With literally no economic indicators pointing upwards, the Bush administration has been left to argue that had its economic policies—centered on a $1.6 trillion tax cut directed to the rich—not been enacted, things would be even worse.

Bush had touted his tax cut package as a “jobs and growth plan,” claiming it would create 5.5 million new jobs by the end of 2005, putting 344,000 more workers on payrolls each month after its passage in July. Instead, the first full month since the measure was enacted has seen the destruction of another 93,000 jobs.

Over 1 million jobs have been wiped out since the onset of this recovery. Since the end of 2000, the private sector has seen 3.2 million jobs destroyed, the most severe slump in employment since the Great Depression.

In a speech on his economic policies delivered Thursday in Kansas City, Mo.—a metropolitan area that has lost 44,000 jobs, 5 percent of its total workforce, since 2000—Bush brushed off the new round of dismal economic reports, declaring himself “much more optimistic today than I was a year ago” about job growth.

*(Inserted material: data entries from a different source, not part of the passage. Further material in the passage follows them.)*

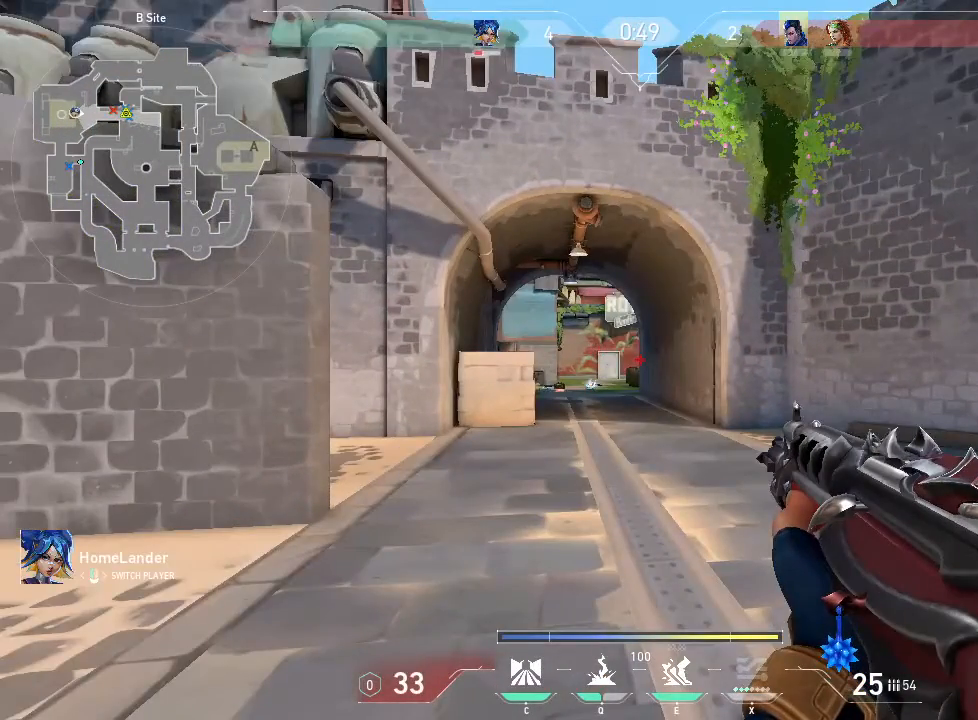
{"keys": ["e"], "mouse": [], "events": []}
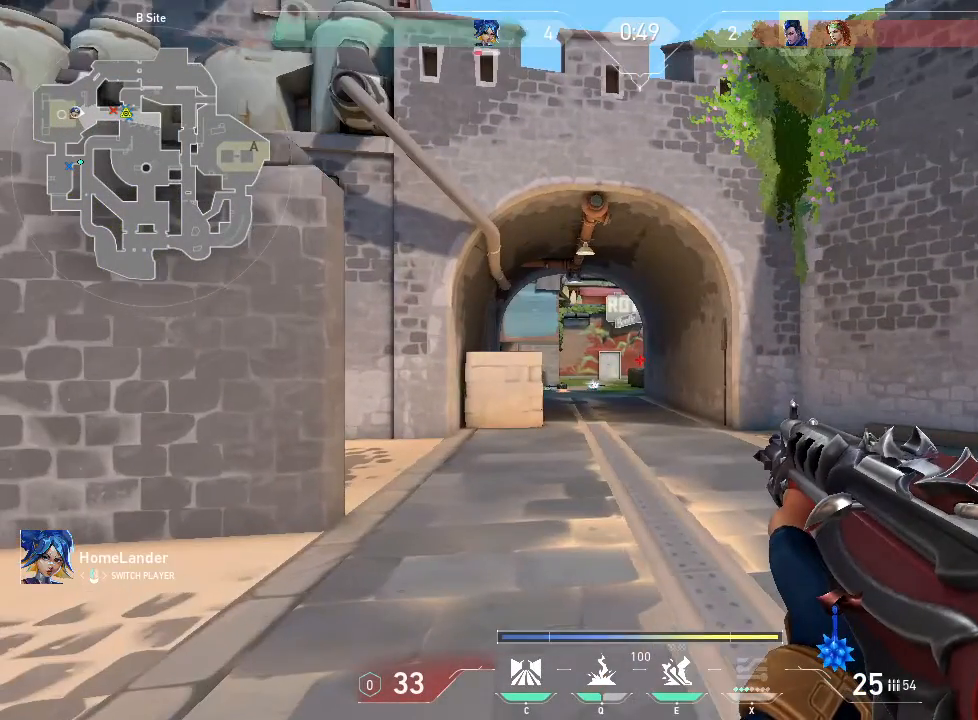
{"keys": ["e"], "mouse": [], "events": []}
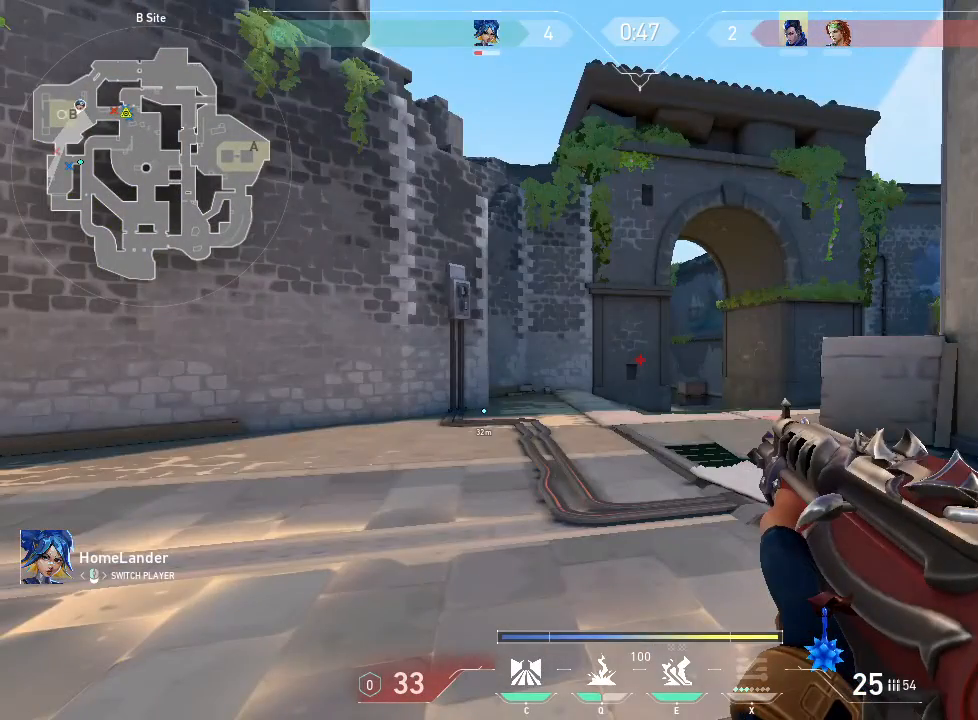
{"keys": ["e"], "mouse": [], "events": []}
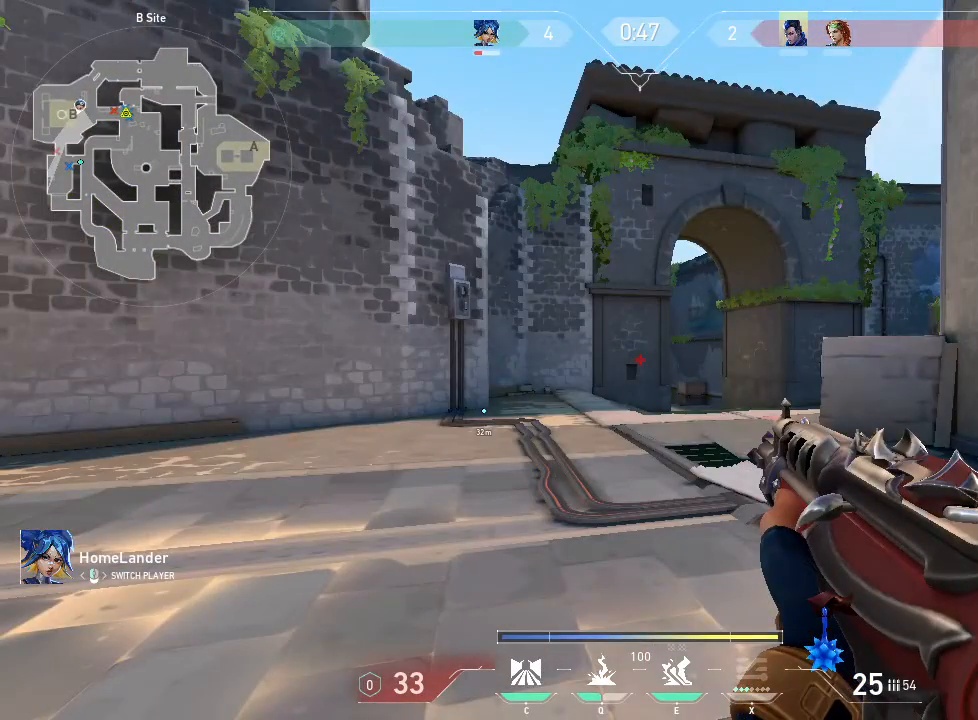
{"keys": ["e"], "mouse": [], "events": []}
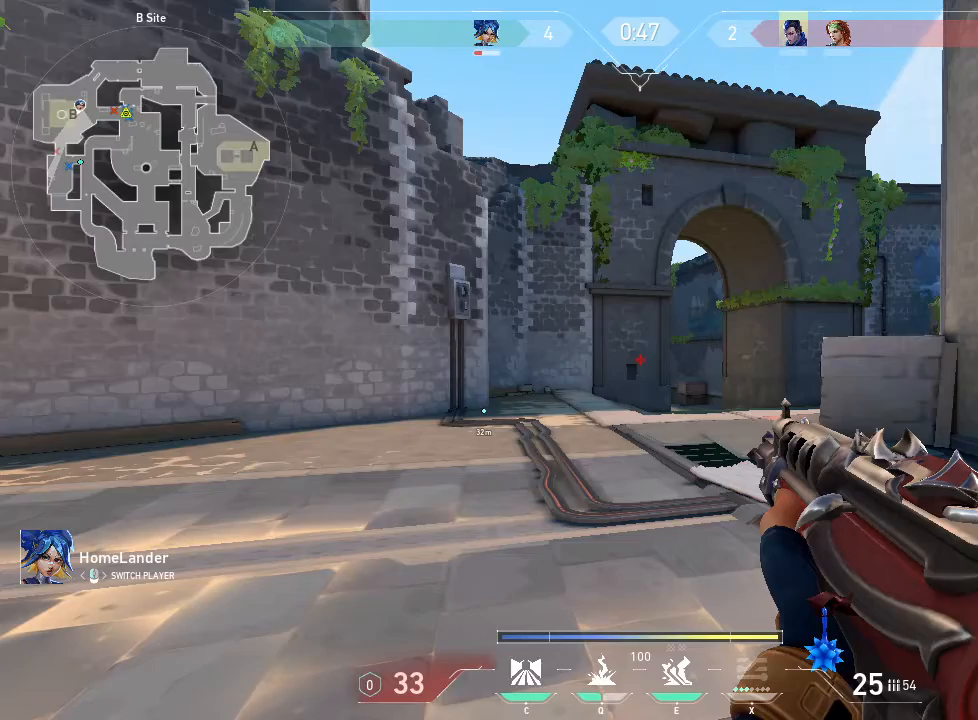
{"keys": ["e"], "mouse": [], "events": []}
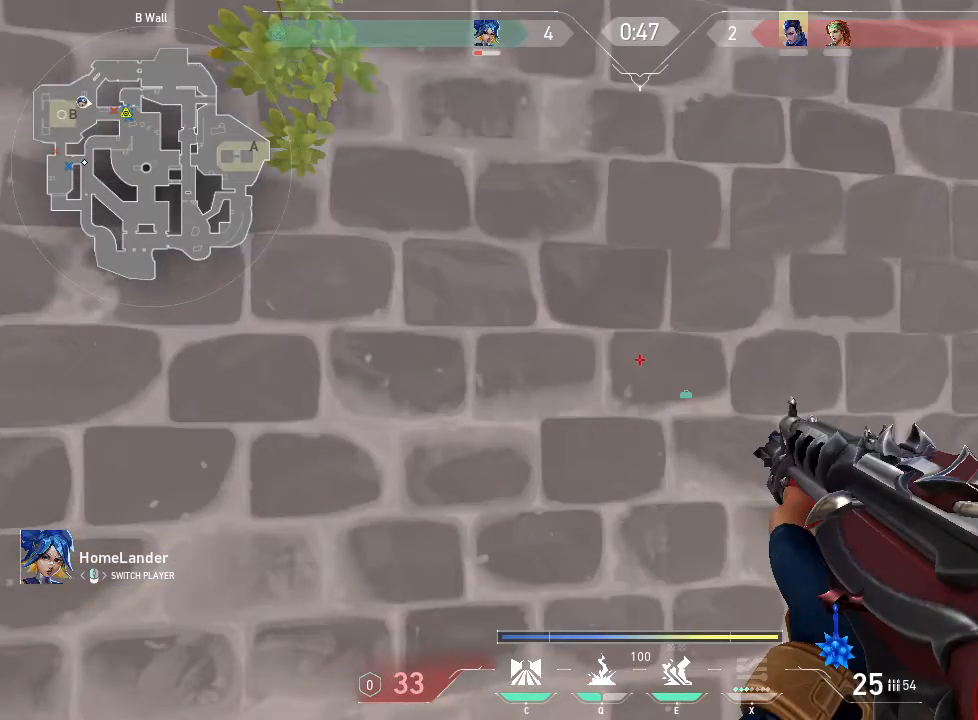
{"keys": ["e"], "mouse": [], "events": []}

He claimed without any evidence that his tax-cut package “came at the exact right time,” supposedly preventing another 1.5 million workers from joining the unemployment lines. He called for even deeper cuts in taxes on the wealthy as the solution to the protracted jobs crisis.

In an interview with CNBC, the US president exhibited his trademark combination of cynicism and ignorance, declaring: “Rather than quantifying the numbers, all I want to do is create the conditions necessary so all eligible people can find work.”

The administration has floated a proposal to create a new assistant secretary post in the Commerce Department, supposedly with a mandate to promote the retention of US manufacturing jobs. The proposal for a so-called “manufacturing czar” has been derided both by Bush’s critics as well as some of his right-wing supporters as an empty gesture.

Mounting unrest over the unemployment crisis was reflected in a poll released this week by the Pew Research Center showing that more than twice as many people in the US believe the White House should focus on the economic crisis—57 percent—rather than the “war on terrorism”—27 percent.